**DATASET**:
=== Begin Enclosure ===

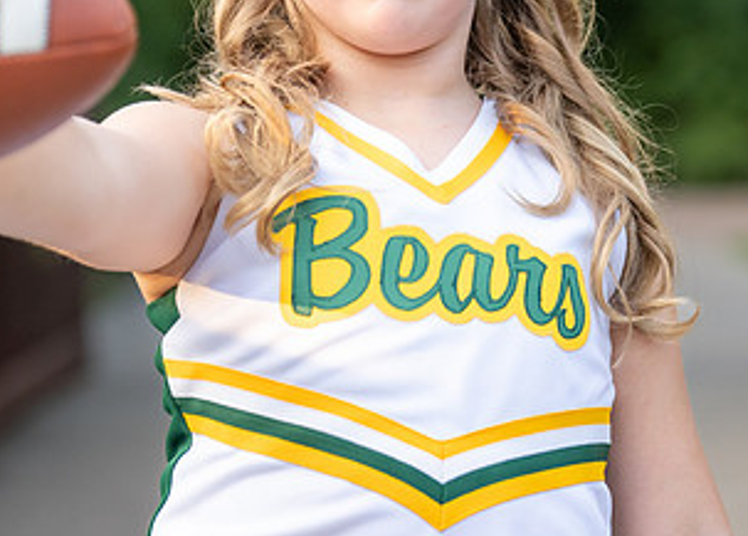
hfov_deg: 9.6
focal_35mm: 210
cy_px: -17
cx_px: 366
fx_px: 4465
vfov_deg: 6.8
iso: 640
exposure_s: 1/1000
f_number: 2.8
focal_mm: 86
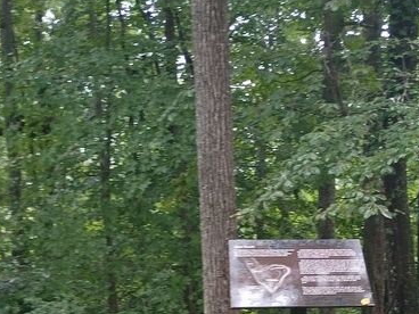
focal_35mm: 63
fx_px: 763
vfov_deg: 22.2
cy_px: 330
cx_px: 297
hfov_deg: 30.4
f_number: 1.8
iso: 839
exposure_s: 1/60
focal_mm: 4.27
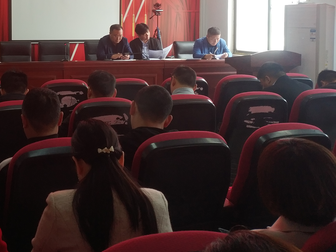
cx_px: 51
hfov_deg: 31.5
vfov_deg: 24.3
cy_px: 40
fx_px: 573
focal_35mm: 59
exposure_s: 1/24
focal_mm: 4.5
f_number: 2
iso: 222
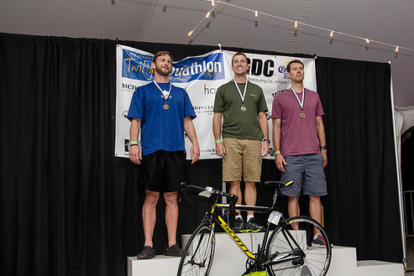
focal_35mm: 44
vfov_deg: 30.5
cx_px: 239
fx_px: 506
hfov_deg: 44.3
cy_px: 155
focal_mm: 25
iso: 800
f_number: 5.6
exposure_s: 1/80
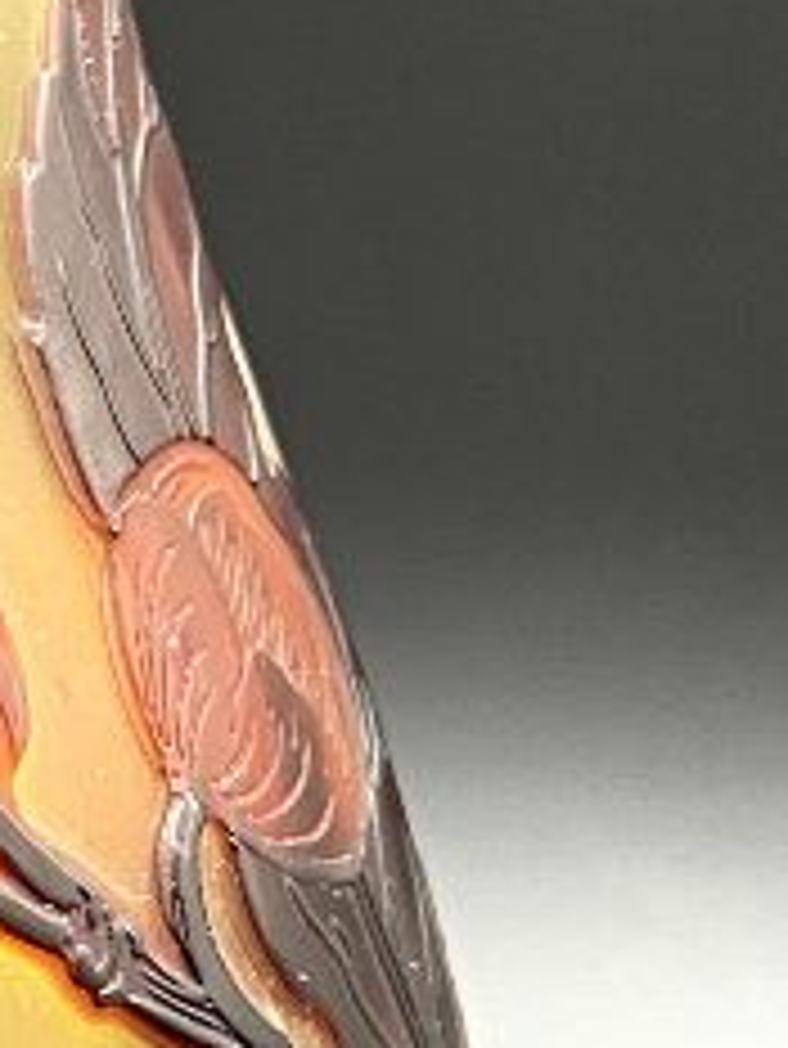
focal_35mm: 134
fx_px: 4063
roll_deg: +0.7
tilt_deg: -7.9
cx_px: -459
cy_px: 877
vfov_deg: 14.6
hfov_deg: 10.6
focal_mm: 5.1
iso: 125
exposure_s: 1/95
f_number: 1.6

=== End Enclosure ===

**PROBLEM TO WORK ON**:
Exclude the images and copy every record above exactly.

**SOLUTION BELOW**:
hfov_deg: 9.6
focal_35mm: 210
cy_px: -17
cx_px: 366
fx_px: 4465
vfov_deg: 6.8
iso: 640
exposure_s: 1/1000
f_number: 2.8
focal_mm: 86
focal_35mm: 63
fx_px: 763
vfov_deg: 22.2
cy_px: 330
cx_px: 297
hfov_deg: 30.4
f_number: 1.8
iso: 839
exposure_s: 1/60
focal_mm: 4.27
cx_px: 51
hfov_deg: 31.5
vfov_deg: 24.3
cy_px: 40
fx_px: 573
focal_35mm: 59
exposure_s: 1/24
focal_mm: 4.5
f_number: 2
iso: 222
focal_35mm: 44
vfov_deg: 30.5
cx_px: 239
fx_px: 506
hfov_deg: 44.3
cy_px: 155
focal_mm: 25
iso: 800
f_number: 5.6
exposure_s: 1/80
focal_35mm: 134
fx_px: 4063
roll_deg: +0.7
tilt_deg: -7.9
cx_px: -459
cy_px: 877
vfov_deg: 14.6
hfov_deg: 10.6
focal_mm: 5.1
iso: 125
exposure_s: 1/95
f_number: 1.6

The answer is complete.